The study was Phase 1, open-label, randomised, single-dose, cross-over study to estimate the dose proportionality and bioavailability in TD delivery system relative to comparator immediate-release tablet formulation in adult healthy volunteers. The study statistician worked closely with the client to get an in-depth insight on clinical trial and the study, trial planning, the way it has been conducted and reported, and about regulatory requirements involved with it. The statistician also worked with in-house medical experts to refine the objectives and identified variables that were required from the client’s end. This includeds type of design and comparison, randomization and blinding method, definition and measurement of primary and secondary indicators, test hypothesis, definition of analysis set, plan for efficacy and safety evaluation and statistical analysis, principles for the analysis of primary indicators and expected method of analysis, and finally generalized principles and methods for explanator trials. The datasheet was shared to us that contained participant information including their demographic, clinical parameters including their body mass index, medical history, physical examination, electrocardiogram (ECG), routine laboratory tests (blood chemistry, haematology, and urinalysis. Prior to database lock, we cross-checked for any mismatches with the data shared and the objectives /endpoints.

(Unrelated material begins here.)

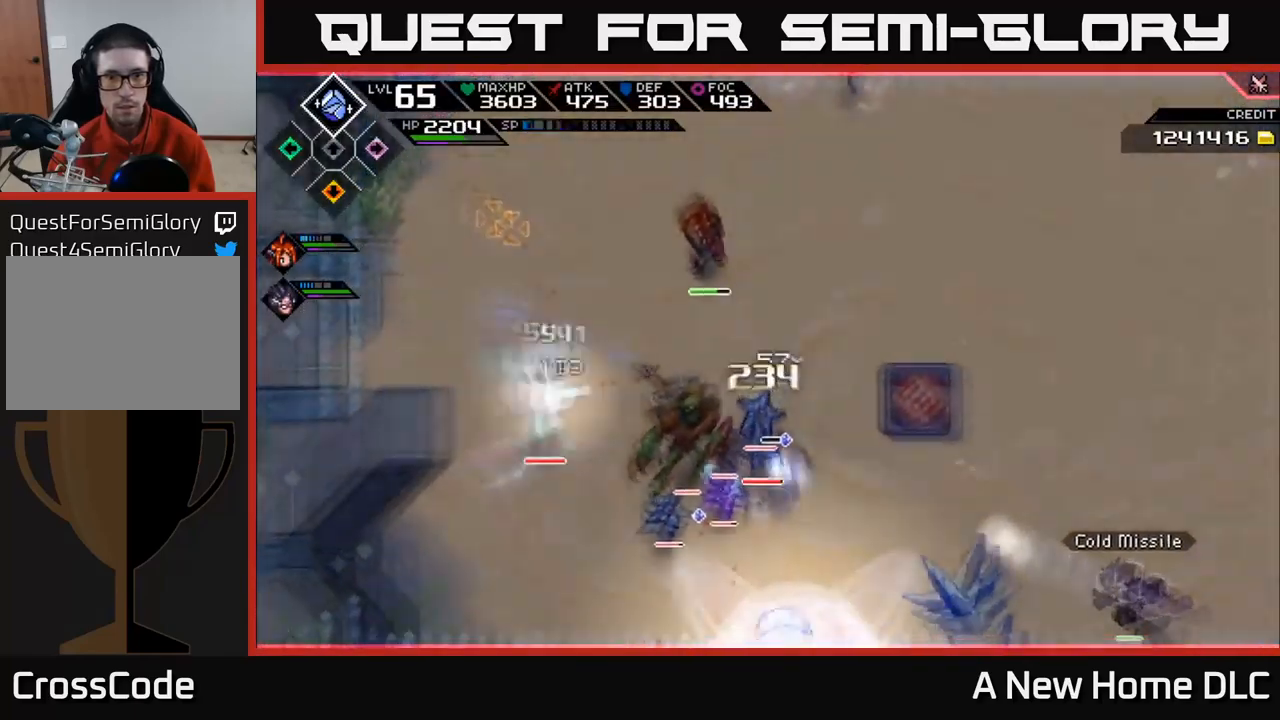
{"buttons": [], "left_stick": "up-right", "right_stick": "up-left", "events": [[133, "left_stick", "right"], [350, "left_stick", "up-right"], [367, "L1", "down"], [467, "L1", "up"]]}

The draft of statistical analysis plan (SAP) and TLF and other necessary documents as final protocol, incorporating all amendments and summaries, the SAP template used to create the SAP and investigator brochure was handed over to the medical writer. The role of the medical writer was to perform functional QC in terms of content, reliability and format. We ensured that the medical writer provided comments on TLFs prior to database lock. Once the SAP was finalized, medical writer drafted CSR without the inclusion of actual results and circulated the shell for co-author’s review. Conflicting comments were resolved successfully. After database lock, final TLFs were run and handed over to medical writer which included a) final SAP including any amendments b) Interim analysis findings and c) Approved TLFs in a prescribed format.


Our Outcomes and Impact


An appropriate analysis was carried out, such as descriptive statistics, linear regression analysis with log-transformed data to examine the relationship of dose and AUCs and identify dose linearity. To identify effects due to participant, period and treatment, a cross-over analysis of variance (ANOVA)using log-transformed dose-adjusted AUC and Cmax. Using the pooled residual error and associated degrees of freedom from the ANOVA, the power to detect a 20% difference between treatment means for an alpha level of 0.05 (2-tailed) was calculated.  Our medical writer experienced in handling pharmacokinetics came up with a clinical study report accompanied by tables, listing and figures (TLFs) displaying all study data and results with required appendices compliant with International Conference on Harmonization (ICH) E3 (Structure and Content of Clinical Study Reports) guidelines. Our writer ensured to follow standard American Medical Association (AMA) punctuation rules. The report was prepared with a description of the findings of the statistical analyse for the clinical investigation and confirm that the analyses were conducted per the statistical analysis plan. Deviations from the statistical analysis plan or additional unplanned analyses are fully described in the statistical report.


Lessons Learned


  • During the analyses, it is mandatory to check study objectives, efficacy parameters and safety parameters were consistent with the protocol. If any changes, the justifications should be described.
  • The statistician must understand how the TLFs correspond to the study objectives and endpoints.
  • It is the responsibility of the medical writer to refer and state World Health Organization Drug Dictionary WHO DD and Medical Dictionary for Regulatory Activities (MedDRA) to clarify the definitions.